TASKS TO COMPLETE ::
• a. Please output the passage on the dv check command starting at "The Pre-Commit Gate" and ending at "and kept current.", copied word for word.
• b. From the passage on the dv check command, list each thing the pre-commit hook keeps out of history.

SELECTED PASSAGE ::
With --json the command emits a structured payload instead. It carries a target block describing the theme, a summary with the finding and error counts and an ok flag, and a findings array where each entry has the message, identifier, file, line, and severity. The exit code is unchanged: 0 when the findings array is empty, 1 when it is not.
Filtering To Specific Rules
When you are working on one class of problem, --rules lets you focus the report. Pass a comma-separated list of identifiers, and the command keeps only findings whose identifier is in that list:
./dv check . --rules=divine.tailwind.unknownUtility,divine.output.unescaped
Filtering happens after analysis, so it changes only what is printed, not what is computed; the exit code still reflects whether any of the kept findings exist. An empty list is a usage error, which keeps --rules= from being mistaken for “match everything”.
The Pre-Commit Gate
The theme harness installs a .githooks/pre-commit hook that runs ./dv check . and sets git’s core.hooksPath to .githooks so the hook fires. Because the hook uses fast mode, it bootstraps nothing and stays fast enough for every commit, and because it returns the check’s exit code, a finding fails the commit. This is what keeps invalid pages, blocks, Tailwind, and Blockstudio contracts out of history at the point they would enter it. CI can run ./dv check --full . inside wp-env to add the render dry-run on top of the same checks. See The Theme Harness for how that hook and shim are generated and kept current.

[Records from a data collection]
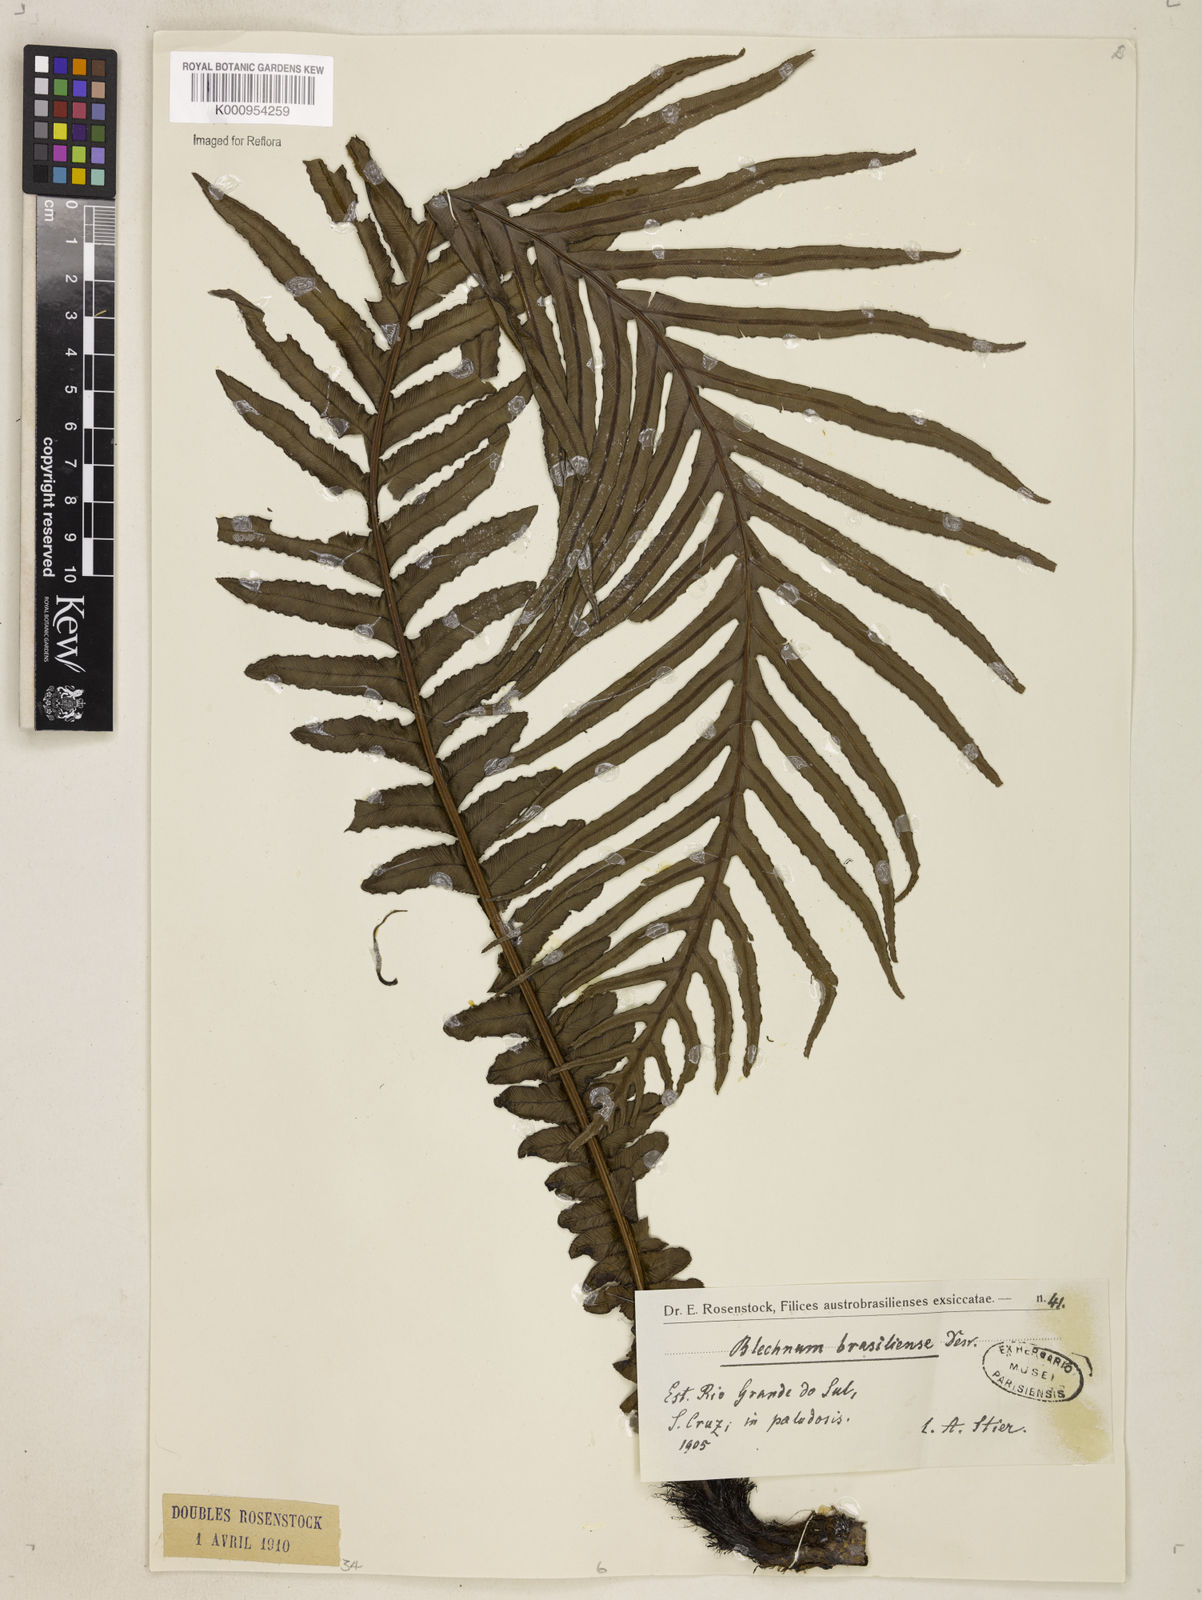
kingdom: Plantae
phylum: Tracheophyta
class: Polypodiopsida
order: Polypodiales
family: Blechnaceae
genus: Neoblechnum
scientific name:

SOLUTIONS ::
• a.
The Pre-Commit Gate
The theme harness installs a .githooks/pre-commit hook that runs ./dv check . and sets git’s core.hooksPath to .githooks so the hook fires. Because the hook uses fast mode, it bootstraps nothing and stays fast enough for every commit, and because it returns the check’s exit code, a finding fails the commit. This is what keeps invalid pages, blocks, Tailwind, and Blockstudio contracts out of history at the point they would enter it. CI can run ./dv check --full . inside wp-env to add the render dry-run on top of the same checks. See The Theme Harness for how that hook and shim are generated and kept current.

• b.
- Invalid pages
- Blocks
- Tailwind
- Blockstudio contracts